(Source records)
════════════════
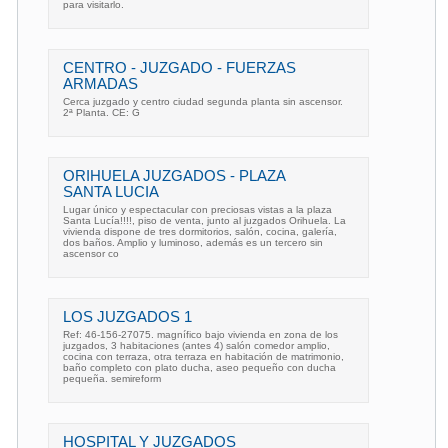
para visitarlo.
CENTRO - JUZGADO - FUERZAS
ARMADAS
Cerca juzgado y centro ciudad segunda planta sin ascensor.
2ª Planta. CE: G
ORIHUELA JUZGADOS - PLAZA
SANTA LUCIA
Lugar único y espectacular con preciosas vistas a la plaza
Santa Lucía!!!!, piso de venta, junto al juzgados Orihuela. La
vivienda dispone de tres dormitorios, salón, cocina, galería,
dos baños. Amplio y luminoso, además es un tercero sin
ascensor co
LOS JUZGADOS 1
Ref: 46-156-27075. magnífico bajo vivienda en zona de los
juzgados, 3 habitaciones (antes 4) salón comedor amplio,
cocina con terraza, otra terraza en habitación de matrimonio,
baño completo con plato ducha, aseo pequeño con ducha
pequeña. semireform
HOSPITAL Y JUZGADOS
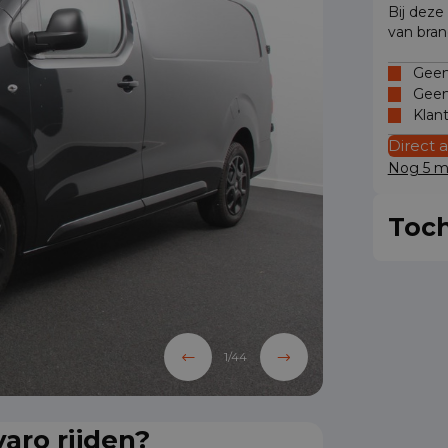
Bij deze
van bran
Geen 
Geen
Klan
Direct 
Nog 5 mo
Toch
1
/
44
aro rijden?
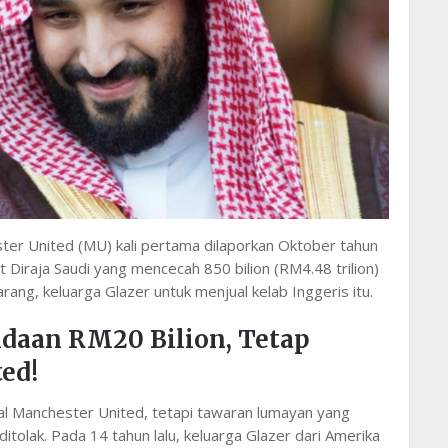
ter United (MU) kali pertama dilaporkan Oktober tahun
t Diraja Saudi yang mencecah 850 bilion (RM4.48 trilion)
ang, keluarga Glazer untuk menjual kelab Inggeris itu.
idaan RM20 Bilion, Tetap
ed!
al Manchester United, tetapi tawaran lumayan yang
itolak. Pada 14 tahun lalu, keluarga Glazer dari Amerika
════════════════
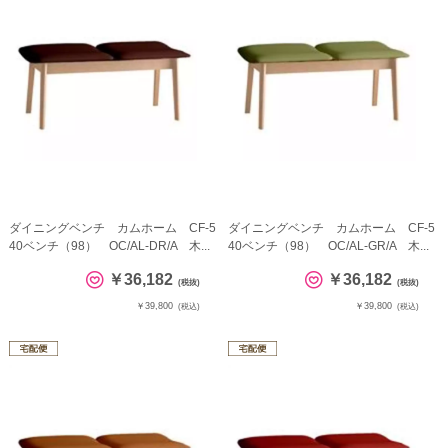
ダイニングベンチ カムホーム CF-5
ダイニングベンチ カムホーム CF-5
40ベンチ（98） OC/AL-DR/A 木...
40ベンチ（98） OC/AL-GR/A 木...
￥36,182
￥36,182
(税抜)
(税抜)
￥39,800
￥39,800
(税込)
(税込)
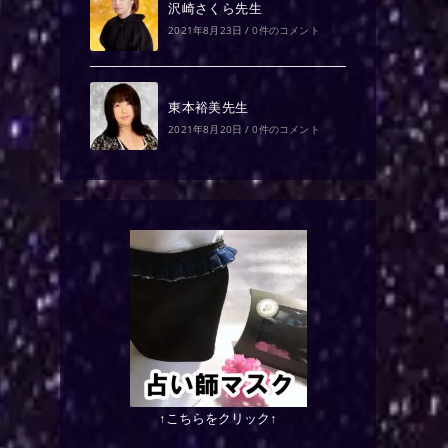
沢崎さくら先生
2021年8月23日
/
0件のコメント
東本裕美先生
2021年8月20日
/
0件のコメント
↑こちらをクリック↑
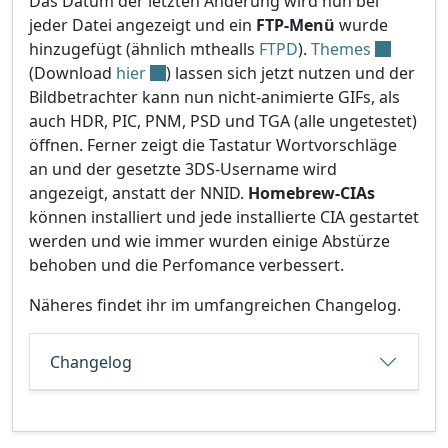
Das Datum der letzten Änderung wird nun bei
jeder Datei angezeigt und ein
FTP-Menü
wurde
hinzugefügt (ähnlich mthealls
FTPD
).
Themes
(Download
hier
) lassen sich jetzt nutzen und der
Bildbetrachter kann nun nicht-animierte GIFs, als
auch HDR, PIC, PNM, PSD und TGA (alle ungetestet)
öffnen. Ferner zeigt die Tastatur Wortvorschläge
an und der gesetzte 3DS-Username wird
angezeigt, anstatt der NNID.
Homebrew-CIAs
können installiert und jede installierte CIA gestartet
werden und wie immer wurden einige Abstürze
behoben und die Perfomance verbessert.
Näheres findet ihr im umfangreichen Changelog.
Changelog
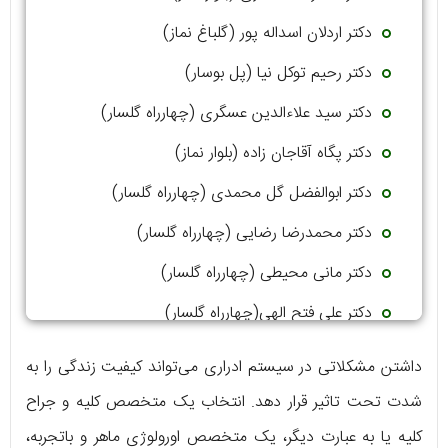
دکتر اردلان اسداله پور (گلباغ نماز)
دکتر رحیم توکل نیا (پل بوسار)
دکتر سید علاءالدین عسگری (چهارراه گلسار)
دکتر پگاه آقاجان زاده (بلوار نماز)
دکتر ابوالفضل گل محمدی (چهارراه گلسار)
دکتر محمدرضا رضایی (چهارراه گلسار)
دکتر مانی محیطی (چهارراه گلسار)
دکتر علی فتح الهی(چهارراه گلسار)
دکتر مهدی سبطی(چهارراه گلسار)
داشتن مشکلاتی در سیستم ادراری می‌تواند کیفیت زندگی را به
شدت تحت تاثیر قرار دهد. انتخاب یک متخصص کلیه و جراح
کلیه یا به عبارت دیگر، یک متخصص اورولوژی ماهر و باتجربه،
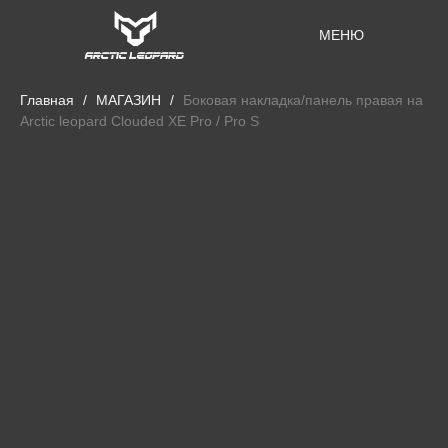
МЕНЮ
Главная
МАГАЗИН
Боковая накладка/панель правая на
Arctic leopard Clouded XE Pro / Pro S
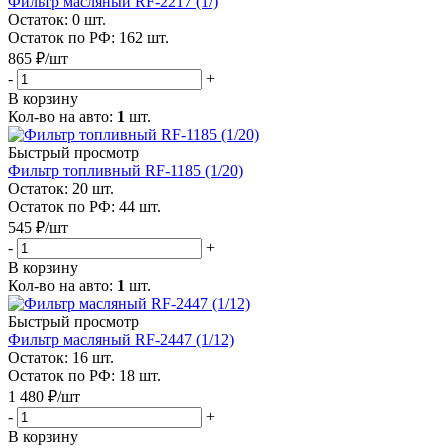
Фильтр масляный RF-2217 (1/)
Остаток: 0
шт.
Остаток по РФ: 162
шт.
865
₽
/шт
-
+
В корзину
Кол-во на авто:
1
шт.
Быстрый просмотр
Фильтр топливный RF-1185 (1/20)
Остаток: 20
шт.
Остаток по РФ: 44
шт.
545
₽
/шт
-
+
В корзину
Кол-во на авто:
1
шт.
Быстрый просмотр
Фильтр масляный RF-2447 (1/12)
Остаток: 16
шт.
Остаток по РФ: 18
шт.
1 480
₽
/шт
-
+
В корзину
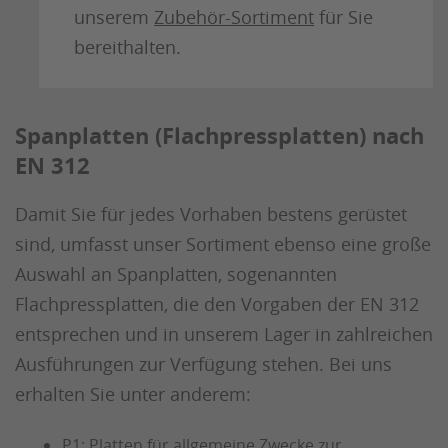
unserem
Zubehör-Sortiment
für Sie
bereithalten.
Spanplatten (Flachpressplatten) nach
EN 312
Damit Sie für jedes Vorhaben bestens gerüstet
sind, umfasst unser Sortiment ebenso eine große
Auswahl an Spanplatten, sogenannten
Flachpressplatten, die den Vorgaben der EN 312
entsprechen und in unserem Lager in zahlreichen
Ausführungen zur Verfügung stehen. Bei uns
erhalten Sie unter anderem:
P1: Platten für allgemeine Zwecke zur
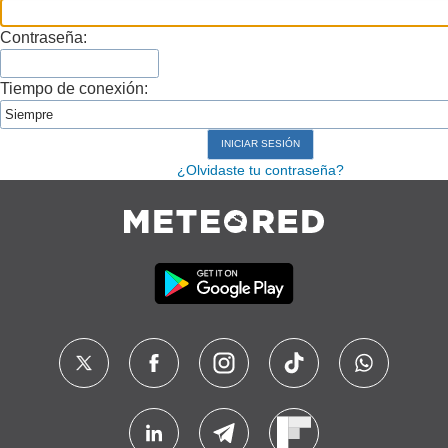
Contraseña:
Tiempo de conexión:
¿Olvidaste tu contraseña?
════════════════
Task requirements: All lines above from the one with "CENTRO - JUZGADO - FUERZAS" to the one with "LOS JUZGADOS 1", inclusive, should be copied exactly, and no other lines.

Finished task:
CENTRO - JUZGADO - FUERZAS
ARMADAS
Cerca juzgado y centro ciudad segunda planta sin ascensor.
2ª Planta. CE: G
ORIHUELA JUZGADOS - PLAZA
SANTA LUCIA
Lugar único y espectacular con preciosas vistas a la plaza
Santa Lucía!!!!, piso de venta, junto al juzgados Orihuela. La
vivienda dispone de tres dormitorios, salón, cocina, galería,
dos baños. Amplio y luminoso, además es un tercero sin
ascensor co
LOS JUZGADOS 1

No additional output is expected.